Diante dessa premonitória e atualíssima cena de Shakespeare, a pergunta que fazemos a nós mesmos, é: como que as pessoas podem se recusar a ver, enxergar, a negar a realidade e desconstruir aquilo que está à sua frente, ao seu redor? E que é confirmada por médicos, cientistas, estudiosos de todas as áreas, dois terços da humanidade e por todos os fatos circundantes: pessoas doentes e morrendo ao seu redor, hospitais cheios, cemitérios cheios, gente se suicidando. Como isso é possível? E ainda se recusam a tomar vacina! Como que o negacionismo, ou bolsonarismo, pode ter tantos adeptos? Por que há tanto loucos no mundo? Que governo é esse? Que tempos são esses em que um louco guia cegos? Por que as pessoas não enxergam o real?

E o que mais nos entristece é que essa doença da negação pertence ao nosso círculo e afeta pessoas que são nossas amigas, parentes, irmãos, cônjuges, vizinhos, colegas de trabalho. Um horror. E isso nos causa profunda decepção e dor, pois se trata de pessoas que gostamos, amamos e admiramos. Gente que nós achávamos que tinham lucidez, sentimentos nobres, enfim, que tinham uma alma boa. E na verdade descobrimos, apavorados, que se trata de loucos, que eu denomino de Negacionistas Suicidas Homicidas. Pessoas que desdenham a doença e, por consequência, matam outras pessoas com sua irresponsabilidade sádica.
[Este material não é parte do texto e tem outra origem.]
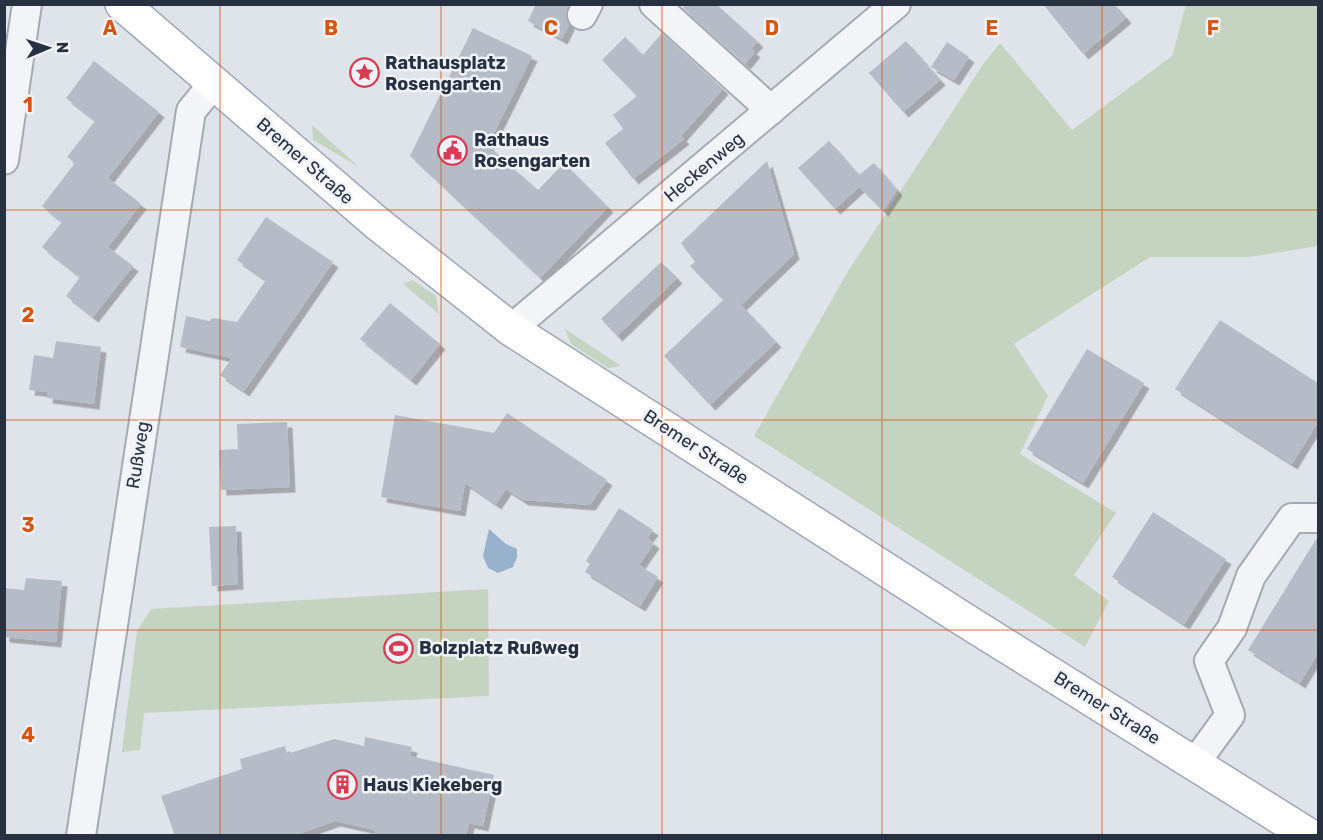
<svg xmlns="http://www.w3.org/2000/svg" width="1323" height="840" viewBox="0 0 1323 840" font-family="Rubik,sans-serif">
<defs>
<filter id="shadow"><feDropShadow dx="5.5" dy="5.5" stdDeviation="0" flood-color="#0004"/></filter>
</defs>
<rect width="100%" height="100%" fill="#dfe3ea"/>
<g fill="#c5d4c0">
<polygon points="1186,5 1318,5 1318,246 1249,257 1150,257 1014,344 1048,396 1020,454 1116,513 1074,575 1109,601 1085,647 754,436 847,273 984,63 1000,43 1072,130 1172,56"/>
<polygon points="312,125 359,167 313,140"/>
<polygon points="412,280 436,296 439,314 403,284"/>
<polygon points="565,329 621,366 608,368 571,344"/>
<polygon points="488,589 489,696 144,713 140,750 122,752 137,631 151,609"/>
</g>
<polygon fill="#98b1cc" points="489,529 506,544 517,549 517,557 513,567 498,573 488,568 483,556"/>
<g fill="#b6bcc7" filter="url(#shadow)">
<polygon points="536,4 569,4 566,15 569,25 562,39 528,21"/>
<polygon points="686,4 716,4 758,42 751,49 755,52 745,64 683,8"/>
<polygon points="1043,4 1114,4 1126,18 1083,54"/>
<polygon points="473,28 532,56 488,145 502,158 497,167 504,160 538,190 564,163 608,207 540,278 410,156"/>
<polygon points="662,33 723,89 681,136 684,139 633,179 605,143 623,129 613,115 637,96 602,60 625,37 643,55"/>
<polygon points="906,41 940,80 903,112 869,73"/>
<polygon points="947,42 969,57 954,80 931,67"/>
<polygon points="94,61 159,112 108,178 141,204 108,247 133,266 93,317 66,296 80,277 42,247 62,222 42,206 75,163 67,157 95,121 66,98"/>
<polygon points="829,141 859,175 874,163 897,190 883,211 859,187 835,209 798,168"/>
<polygon points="767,161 794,254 741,305 776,342 710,405 664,356 723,300 690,266 695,262 681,243"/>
<polygon points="266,217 333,262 244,391 220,375 232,358 180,347 186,316 209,321 213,318 237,322 266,280 237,260"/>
<polygon points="661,262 677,278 617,336 601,319"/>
<polygon points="390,303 440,344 411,380 360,339"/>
<polygon points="1220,320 1318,383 1318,422 1292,464 1175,389"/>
<polygon points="56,341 101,347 94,404 47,398 48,392 29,390 34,355 53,358"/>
<polygon points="1087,349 1144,383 1083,483 1027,449"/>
<polygon points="507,413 607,480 590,505 523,500 506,489 496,504 465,483 460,511 381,497 395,415 494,433"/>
<polygon points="287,422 290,487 221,490 219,450 238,449 237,424"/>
<polygon points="619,508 653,530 647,538 654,543 639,565 658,577 640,606 585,572 590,564 586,561"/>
<polygon points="1153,512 1226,559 1184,624 1112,577"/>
<polygon points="236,526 238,584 212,586 209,527"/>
<polygon points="1318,536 1318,653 1300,683 1248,650"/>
<polygon points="26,578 62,581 56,642 4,637 4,588 24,590"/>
<polygon points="365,737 412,747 410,756 494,775 483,826 469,823 466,836 374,836 375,830 335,821 293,836 175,836 161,796 242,769 240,759 285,746 287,754 334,739 364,746"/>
</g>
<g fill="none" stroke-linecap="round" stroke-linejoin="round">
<defs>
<g id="minor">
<polyline points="654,4 771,110"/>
<polyline points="582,15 588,4"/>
<polyline points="4,160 27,4"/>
<polyline points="511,329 896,4"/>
<polyline points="1195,763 1230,715 1209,661 1232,628 1251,576 1292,518 1318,518"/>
<polyline points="81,836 191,111 214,83"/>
</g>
<polyline id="major" points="122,4 378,224 511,329 963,619 1310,836"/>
</defs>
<use href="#minor" stroke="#a4aab4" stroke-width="32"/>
<use href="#major" stroke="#9ea8b6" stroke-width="36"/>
<use href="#minor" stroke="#f2f4f8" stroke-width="28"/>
<use href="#major" stroke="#fff" stroke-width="33"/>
</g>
<path fill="none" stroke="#d55511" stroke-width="1.5" stroke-opacity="0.55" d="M220,4V836M441,4V836M662,4V836M882,4V836M1102,4V836M4,210H1318M4,420H1318M4,630H1318"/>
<defs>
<symbol id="sight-ring" viewBox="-11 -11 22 22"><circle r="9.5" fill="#eff2f7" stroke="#d73c54" stroke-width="1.5"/><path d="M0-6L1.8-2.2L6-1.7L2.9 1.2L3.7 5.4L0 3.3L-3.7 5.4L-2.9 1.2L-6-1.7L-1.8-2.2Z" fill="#d73c54"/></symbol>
<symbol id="civic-ring" viewBox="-11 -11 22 22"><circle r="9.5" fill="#eff2f7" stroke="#d73c54" stroke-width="1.5"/><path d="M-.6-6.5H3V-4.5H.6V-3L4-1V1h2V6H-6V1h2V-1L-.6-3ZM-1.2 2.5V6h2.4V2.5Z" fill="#d73c54"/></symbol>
<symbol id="stadium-ring" viewBox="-11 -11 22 22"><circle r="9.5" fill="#eff2f7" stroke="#d73c54" stroke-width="1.5"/><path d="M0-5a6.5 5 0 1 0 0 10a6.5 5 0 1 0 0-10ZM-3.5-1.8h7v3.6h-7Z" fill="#d73c54"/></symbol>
<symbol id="building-ring" viewBox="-11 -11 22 22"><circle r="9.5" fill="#eff2f7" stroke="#d73c54" stroke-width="1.5"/><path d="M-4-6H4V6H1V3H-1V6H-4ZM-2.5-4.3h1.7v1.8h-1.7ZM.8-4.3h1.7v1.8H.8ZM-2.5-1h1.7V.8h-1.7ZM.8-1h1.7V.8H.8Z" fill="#d73c54"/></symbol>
</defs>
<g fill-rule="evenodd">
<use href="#sight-ring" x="348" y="56" width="33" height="33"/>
<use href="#civic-ring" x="436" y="134" width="33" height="33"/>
<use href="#stadium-ring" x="382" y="632" width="33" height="33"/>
<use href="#building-ring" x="326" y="768" width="33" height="33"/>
</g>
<g text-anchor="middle" stroke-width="5" stroke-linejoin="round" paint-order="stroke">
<g font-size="18" font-weight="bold" fill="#273142" stroke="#eff2f7" text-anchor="start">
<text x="385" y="69">Rathausplatz<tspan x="385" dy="21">Rosengarten</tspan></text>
<text x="474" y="146">Rathaus<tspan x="474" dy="21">Rosengarten</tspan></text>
<text x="419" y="654">Bolzplatz Rußweg</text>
<text x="363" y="791">Haus Kiekeberg</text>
</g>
<g font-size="18" fill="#273142" stroke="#eff2f7">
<text transform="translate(305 161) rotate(41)" y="6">Bremer Straße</text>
<text transform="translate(704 167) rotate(-40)" y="6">Heckenweg</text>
<text transform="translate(696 447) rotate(33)" y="6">Bremer Straße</text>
<text transform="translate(138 455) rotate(-81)" y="6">Rußweg</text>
<text transform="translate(1107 708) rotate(32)" y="6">Bremer Straße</text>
</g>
</g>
<g font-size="20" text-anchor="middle" font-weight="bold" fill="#d55511" stroke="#eff2f7" stroke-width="5" stroke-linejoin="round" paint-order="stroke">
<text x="110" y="35">A</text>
<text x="331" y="35">B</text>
<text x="551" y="35">C</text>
<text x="772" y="35">D</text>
<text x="992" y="35">E</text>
<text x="1213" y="35">F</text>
<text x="28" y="112">1</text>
<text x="28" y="322">2</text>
<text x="28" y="532">3</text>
<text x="28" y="742">4</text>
</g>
<rect width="1323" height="840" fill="none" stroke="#273142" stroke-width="12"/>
<g transform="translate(48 48) rotate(88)" stroke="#eff2f7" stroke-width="4.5" paint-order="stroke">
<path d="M0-4.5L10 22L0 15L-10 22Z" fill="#273142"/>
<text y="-9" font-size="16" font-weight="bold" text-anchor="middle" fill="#273142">N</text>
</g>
</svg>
Como isso dói! Mas como dói! Tenho certeza de que quando essa peste passar, nossas relações com essa turma estarão destruídas, não serão mais as mesmas. Eu, por exemplo, quero distância desses doentes mentais, desses monstros, pois sei que seus comportamentos mataram pessoas.

Sinceramente e sem exagero, são assassinos não atingidos pelo código penal.

Temos a “arte para oferecer um espelho à natureza”. Digo que estamos vivendo um cenário semelhante ao de O Ensaio sobre a cegueira, o livro do português José Saramago, em que todos foram contaminados por uma cegueira branca. A obra mostra o quanto os homens podem se tornar cruéis diante das adversidades da vida, liberando seu lado mais sombrio e perverso. Na obra de Saramago os loucos têm um líder denominado de O Cego da Pistola, o chefe que comanda o grupo de cegos malvados que causam terror aos demais no manicômio! Digo que nosso presidente da República se comporta como o cego da pistola, e aqueles que o apoiam, negam e boicotam o isolamento social, são: “Monstros de escuridão e rutilância”, citando o sombrio verso do célebre soneto de Augusto dos Anjos.

O que a peste deixa claro para nós, é que existe um percentual elevado de seres humanos de índole autoritária, egoístas e ególatras que se recusam a aceitar um mundo em que se procura direitos iguais para todos. Alegando liberdade de expressão, eles dizem não fazer nada que seja obrigatório, quando, na verdade, são contrários ao direito coletivo e apoiam medidas que retiram os benefícios da maioria. Outra parte deles são meros ignorantes, que repetem: “Quem quiser que se lasque”. E um outro grupo, bastante grande, é composto por ladrões comuns, bandidos mesmo, que querem se dar bem. Por isso que os bons precisam combater os maus. Pois somos maioria. Devemos dizer para nós mesmos que não podemos aceitar que loucos, ou seja, os homens que dirigem o país guiem os cegos que nos rodeiam, que se recusam a enxergar a tragédia que nos cerca e se transformam em assassinos. Nós, homens de bem, temos essa missão. E Precisamos realizá-la agora.